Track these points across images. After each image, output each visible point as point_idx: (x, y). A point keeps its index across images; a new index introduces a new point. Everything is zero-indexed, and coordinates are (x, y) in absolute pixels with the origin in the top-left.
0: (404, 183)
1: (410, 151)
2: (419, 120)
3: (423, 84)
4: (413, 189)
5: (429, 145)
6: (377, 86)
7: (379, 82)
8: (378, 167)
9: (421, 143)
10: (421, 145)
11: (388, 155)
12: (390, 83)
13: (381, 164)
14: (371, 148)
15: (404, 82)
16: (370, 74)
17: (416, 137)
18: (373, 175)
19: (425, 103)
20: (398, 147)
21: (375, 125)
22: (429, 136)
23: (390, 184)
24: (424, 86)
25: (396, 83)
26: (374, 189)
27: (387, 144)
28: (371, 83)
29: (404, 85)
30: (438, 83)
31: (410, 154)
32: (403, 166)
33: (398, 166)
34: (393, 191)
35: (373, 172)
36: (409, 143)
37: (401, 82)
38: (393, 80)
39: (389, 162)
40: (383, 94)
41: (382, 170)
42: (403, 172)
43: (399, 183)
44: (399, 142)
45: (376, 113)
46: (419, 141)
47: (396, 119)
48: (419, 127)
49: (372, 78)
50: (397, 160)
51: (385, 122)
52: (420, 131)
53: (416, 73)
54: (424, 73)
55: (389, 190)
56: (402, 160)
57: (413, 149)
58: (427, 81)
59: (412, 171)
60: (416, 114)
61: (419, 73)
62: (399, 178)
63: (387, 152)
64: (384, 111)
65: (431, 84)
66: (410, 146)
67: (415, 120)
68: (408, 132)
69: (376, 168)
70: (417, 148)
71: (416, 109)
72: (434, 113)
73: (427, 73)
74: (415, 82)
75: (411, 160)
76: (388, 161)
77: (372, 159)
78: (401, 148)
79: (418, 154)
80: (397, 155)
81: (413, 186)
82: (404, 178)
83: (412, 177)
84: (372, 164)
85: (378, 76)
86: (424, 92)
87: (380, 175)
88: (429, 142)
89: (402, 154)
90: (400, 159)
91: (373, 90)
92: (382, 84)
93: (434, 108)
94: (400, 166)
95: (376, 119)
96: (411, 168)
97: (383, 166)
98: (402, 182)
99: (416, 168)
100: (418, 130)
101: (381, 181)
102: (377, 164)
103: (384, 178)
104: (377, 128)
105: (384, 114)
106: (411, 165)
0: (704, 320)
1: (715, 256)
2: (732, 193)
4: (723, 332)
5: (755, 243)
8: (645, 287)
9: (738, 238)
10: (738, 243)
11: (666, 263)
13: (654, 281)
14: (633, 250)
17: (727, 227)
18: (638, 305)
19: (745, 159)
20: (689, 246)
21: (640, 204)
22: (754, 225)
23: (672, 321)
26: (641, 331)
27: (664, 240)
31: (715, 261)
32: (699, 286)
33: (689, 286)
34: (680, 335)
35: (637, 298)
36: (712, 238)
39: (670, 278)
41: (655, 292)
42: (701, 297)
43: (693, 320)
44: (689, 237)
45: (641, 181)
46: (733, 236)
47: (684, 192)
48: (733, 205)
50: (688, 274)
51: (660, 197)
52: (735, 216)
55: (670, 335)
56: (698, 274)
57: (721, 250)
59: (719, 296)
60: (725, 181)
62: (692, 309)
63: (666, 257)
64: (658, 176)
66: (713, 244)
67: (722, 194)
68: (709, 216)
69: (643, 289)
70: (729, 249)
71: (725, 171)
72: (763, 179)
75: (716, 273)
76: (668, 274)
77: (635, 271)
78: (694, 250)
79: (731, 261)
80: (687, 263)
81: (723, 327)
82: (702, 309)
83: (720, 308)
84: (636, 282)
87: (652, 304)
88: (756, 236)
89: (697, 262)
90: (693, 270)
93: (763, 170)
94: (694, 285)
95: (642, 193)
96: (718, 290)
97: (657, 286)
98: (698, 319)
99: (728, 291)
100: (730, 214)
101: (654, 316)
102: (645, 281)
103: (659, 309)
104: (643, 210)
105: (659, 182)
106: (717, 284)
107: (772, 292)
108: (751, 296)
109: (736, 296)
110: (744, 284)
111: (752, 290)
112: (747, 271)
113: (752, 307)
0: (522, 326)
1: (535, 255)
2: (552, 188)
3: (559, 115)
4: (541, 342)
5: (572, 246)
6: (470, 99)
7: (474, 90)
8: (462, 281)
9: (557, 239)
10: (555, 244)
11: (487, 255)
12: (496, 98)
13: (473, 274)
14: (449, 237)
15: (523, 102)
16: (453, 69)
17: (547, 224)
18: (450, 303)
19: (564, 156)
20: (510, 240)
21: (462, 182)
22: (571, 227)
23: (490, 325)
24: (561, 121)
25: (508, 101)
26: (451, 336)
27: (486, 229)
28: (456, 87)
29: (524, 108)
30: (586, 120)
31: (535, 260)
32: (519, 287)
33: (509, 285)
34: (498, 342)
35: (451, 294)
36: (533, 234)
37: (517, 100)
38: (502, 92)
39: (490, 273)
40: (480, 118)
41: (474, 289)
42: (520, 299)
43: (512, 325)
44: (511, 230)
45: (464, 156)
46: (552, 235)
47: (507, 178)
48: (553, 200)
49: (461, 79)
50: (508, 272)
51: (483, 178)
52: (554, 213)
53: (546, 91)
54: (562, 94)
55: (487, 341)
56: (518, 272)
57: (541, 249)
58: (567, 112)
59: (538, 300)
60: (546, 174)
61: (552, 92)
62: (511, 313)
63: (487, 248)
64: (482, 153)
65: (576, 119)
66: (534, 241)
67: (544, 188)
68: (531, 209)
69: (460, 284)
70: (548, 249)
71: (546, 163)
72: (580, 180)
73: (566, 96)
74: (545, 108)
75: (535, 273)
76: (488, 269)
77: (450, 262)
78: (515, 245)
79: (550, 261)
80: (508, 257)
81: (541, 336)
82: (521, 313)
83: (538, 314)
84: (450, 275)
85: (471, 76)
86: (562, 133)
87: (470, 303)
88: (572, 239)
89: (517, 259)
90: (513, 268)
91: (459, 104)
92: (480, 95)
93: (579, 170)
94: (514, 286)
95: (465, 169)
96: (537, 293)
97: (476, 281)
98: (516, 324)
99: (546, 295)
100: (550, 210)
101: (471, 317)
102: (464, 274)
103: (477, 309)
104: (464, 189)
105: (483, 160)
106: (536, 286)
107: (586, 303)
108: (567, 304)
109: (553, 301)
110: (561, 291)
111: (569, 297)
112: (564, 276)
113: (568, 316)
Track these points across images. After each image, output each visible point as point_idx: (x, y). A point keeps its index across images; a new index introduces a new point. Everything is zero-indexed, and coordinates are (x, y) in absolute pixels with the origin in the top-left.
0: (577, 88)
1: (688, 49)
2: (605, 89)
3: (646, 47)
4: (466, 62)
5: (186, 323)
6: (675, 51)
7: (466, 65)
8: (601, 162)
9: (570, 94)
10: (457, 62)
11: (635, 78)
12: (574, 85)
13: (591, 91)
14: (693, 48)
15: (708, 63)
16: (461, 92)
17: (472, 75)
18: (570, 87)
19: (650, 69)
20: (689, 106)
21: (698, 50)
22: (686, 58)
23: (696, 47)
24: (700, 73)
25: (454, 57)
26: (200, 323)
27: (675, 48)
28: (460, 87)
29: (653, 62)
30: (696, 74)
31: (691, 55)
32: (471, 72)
- - - -
*EXERCISE GOAL*
While keeping every line the same, please copy out all the records.

*ANSWER TO THIS PROBLEM*
Track these points across images. After each image, output each visible point as point_idx: (x, y). A point keeps its index across images; a new index introduces a new point. Everything is zero-indexed, and coordinates are (x, y) in absolute pixels with the origin in the top-left.
0: (404, 183)
1: (410, 151)
2: (419, 120)
3: (423, 84)
4: (413, 189)
5: (429, 145)
6: (377, 86)
7: (379, 82)
8: (378, 167)
9: (421, 143)
10: (421, 145)
11: (388, 155)
12: (390, 83)
13: (381, 164)
14: (371, 148)
15: (404, 82)
16: (370, 74)
17: (416, 137)
18: (373, 175)
19: (425, 103)
20: (398, 147)
21: (375, 125)
22: (429, 136)
23: (390, 184)
24: (424, 86)
25: (396, 83)
26: (374, 189)
27: (387, 144)
28: (371, 83)
29: (404, 85)
30: (438, 83)
31: (410, 154)
32: (403, 166)
33: (398, 166)
34: (393, 191)
35: (373, 172)
36: (409, 143)
37: (401, 82)
38: (393, 80)
39: (389, 162)
40: (383, 94)
41: (382, 170)
42: (403, 172)
43: (399, 183)
44: (399, 142)
45: (376, 113)
46: (419, 141)
47: (396, 119)
48: (419, 127)
49: (372, 78)
50: (397, 160)
51: (385, 122)
52: (420, 131)
53: (416, 73)
54: (424, 73)
55: (389, 190)
56: (402, 160)
57: (413, 149)
58: (427, 81)
59: (412, 171)
60: (416, 114)
61: (419, 73)
62: (399, 178)
63: (387, 152)
64: (384, 111)
65: (431, 84)
66: (410, 146)
67: (415, 120)
68: (408, 132)
69: (376, 168)
70: (417, 148)
71: (416, 109)
72: (434, 113)
73: (427, 73)
74: (415, 82)
75: (411, 160)
76: (388, 161)
77: (372, 159)
78: (401, 148)
79: (418, 154)
80: (397, 155)
81: (413, 186)
82: (404, 178)
83: (412, 177)
84: (372, 164)
85: (378, 76)
86: (424, 92)
87: (380, 175)
88: (429, 142)
89: (402, 154)
90: (400, 159)
91: (373, 90)
92: (382, 84)
93: (434, 108)
94: (400, 166)
95: (376, 119)
96: (411, 168)
97: (383, 166)
98: (402, 182)
99: (416, 168)
100: (418, 130)
101: (381, 181)
102: (377, 164)
103: (384, 178)
104: (377, 128)
105: (384, 114)
106: (411, 165)
0: (704, 320)
1: (715, 256)
2: (732, 193)
4: (723, 332)
5: (755, 243)
8: (645, 287)
9: (738, 238)
10: (738, 243)
11: (666, 263)
13: (654, 281)
14: (633, 250)
17: (727, 227)
18: (638, 305)
19: (745, 159)
20: (689, 246)
21: (640, 204)
22: (754, 225)
23: (672, 321)
26: (641, 331)
27: (664, 240)
31: (715, 261)
32: (699, 286)
33: (689, 286)
34: (680, 335)
35: (637, 298)
36: (712, 238)
39: (670, 278)
41: (655, 292)
42: (701, 297)
43: (693, 320)
44: (689, 237)
45: (641, 181)
46: (733, 236)
47: (684, 192)
48: (733, 205)
50: (688, 274)
51: (660, 197)
52: (735, 216)
55: (670, 335)
56: (698, 274)
57: (721, 250)
59: (719, 296)
60: (725, 181)
62: (692, 309)
63: (666, 257)
64: (658, 176)
66: (713, 244)
67: (722, 194)
68: (709, 216)
69: (643, 289)
70: (729, 249)
71: (725, 171)
72: (763, 179)
75: (716, 273)
76: (668, 274)
77: (635, 271)
78: (694, 250)
79: (731, 261)
80: (687, 263)
81: (723, 327)
82: (702, 309)
83: (720, 308)
84: (636, 282)
87: (652, 304)
88: (756, 236)
89: (697, 262)
90: (693, 270)
93: (763, 170)
94: (694, 285)
95: (642, 193)
96: (718, 290)
97: (657, 286)
98: (698, 319)
99: (728, 291)
100: (730, 214)
101: (654, 316)
102: (645, 281)
103: (659, 309)
104: (643, 210)
105: (659, 182)
106: (717, 284)
107: (772, 292)
108: (751, 296)
109: (736, 296)
110: (744, 284)
111: (752, 290)
112: (747, 271)
113: (752, 307)
0: (522, 326)
1: (535, 255)
2: (552, 188)
3: (559, 115)
4: (541, 342)
5: (572, 246)
6: (470, 99)
7: (474, 90)
8: (462, 281)
9: (557, 239)
10: (555, 244)
11: (487, 255)
12: (496, 98)
13: (473, 274)
14: (449, 237)
15: (523, 102)
16: (453, 69)
17: (547, 224)
18: (450, 303)
19: (564, 156)
20: (510, 240)
21: (462, 182)
22: (571, 227)
23: (490, 325)
24: (561, 121)
25: (508, 101)
26: (451, 336)
27: (486, 229)
28: (456, 87)
29: (524, 108)
30: (586, 120)
31: (535, 260)
32: (519, 287)
33: (509, 285)
34: (498, 342)
35: (451, 294)
36: (533, 234)
37: (517, 100)
38: (502, 92)
39: (490, 273)
40: (480, 118)
41: (474, 289)
42: (520, 299)
43: (512, 325)
44: (511, 230)
45: (464, 156)
46: (552, 235)
47: (507, 178)
48: (553, 200)
49: (461, 79)
50: (508, 272)
51: (483, 178)
52: (554, 213)
53: (546, 91)
54: (562, 94)
55: (487, 341)
56: (518, 272)
57: (541, 249)
58: (567, 112)
59: (538, 300)
60: (546, 174)
61: (552, 92)
62: (511, 313)
63: (487, 248)
64: (482, 153)
65: (576, 119)
66: (534, 241)
67: (544, 188)
68: (531, 209)
69: (460, 284)
70: (548, 249)
71: (546, 163)
72: (580, 180)
73: (566, 96)
74: (545, 108)
75: (535, 273)
76: (488, 269)
77: (450, 262)
78: (515, 245)
79: (550, 261)
80: (508, 257)
81: (541, 336)
82: (521, 313)
83: (538, 314)
84: (450, 275)
85: (471, 76)
86: (562, 133)
87: (470, 303)
88: (572, 239)
89: (517, 259)
90: (513, 268)
91: (459, 104)
92: (480, 95)
93: (579, 170)
94: (514, 286)
95: (465, 169)
96: (537, 293)
97: (476, 281)
98: (516, 324)
99: (546, 295)
100: (550, 210)
101: (471, 317)
102: (464, 274)
103: (477, 309)
104: (464, 189)
105: (483, 160)
106: (536, 286)
107: (586, 303)
108: (567, 304)
109: (553, 301)
110: (561, 291)
111: (569, 297)
112: (564, 276)
113: (568, 316)
Track these points across images. After each image, output each visible point as point_idx: (x, y). A point keeps its index across images; a new index introduces a new point. Everything is zero-indexed, and coordinates are (x, y) in absolute pixels with the origin in the top-left.
0: (577, 88)
1: (688, 49)
2: (605, 89)
3: (646, 47)
4: (466, 62)
5: (186, 323)
6: (675, 51)
7: (466, 65)
8: (601, 162)
9: (570, 94)
10: (457, 62)
11: (635, 78)
12: (574, 85)
13: (591, 91)
14: (693, 48)
15: (708, 63)
16: (461, 92)
17: (472, 75)
18: (570, 87)
19: (650, 69)
20: (689, 106)
21: (698, 50)
22: (686, 58)
23: (696, 47)
24: (700, 73)
25: (454, 57)
26: (200, 323)
27: (675, 48)
28: (460, 87)
29: (653, 62)
30: (696, 74)
31: (691, 55)
32: (471, 72)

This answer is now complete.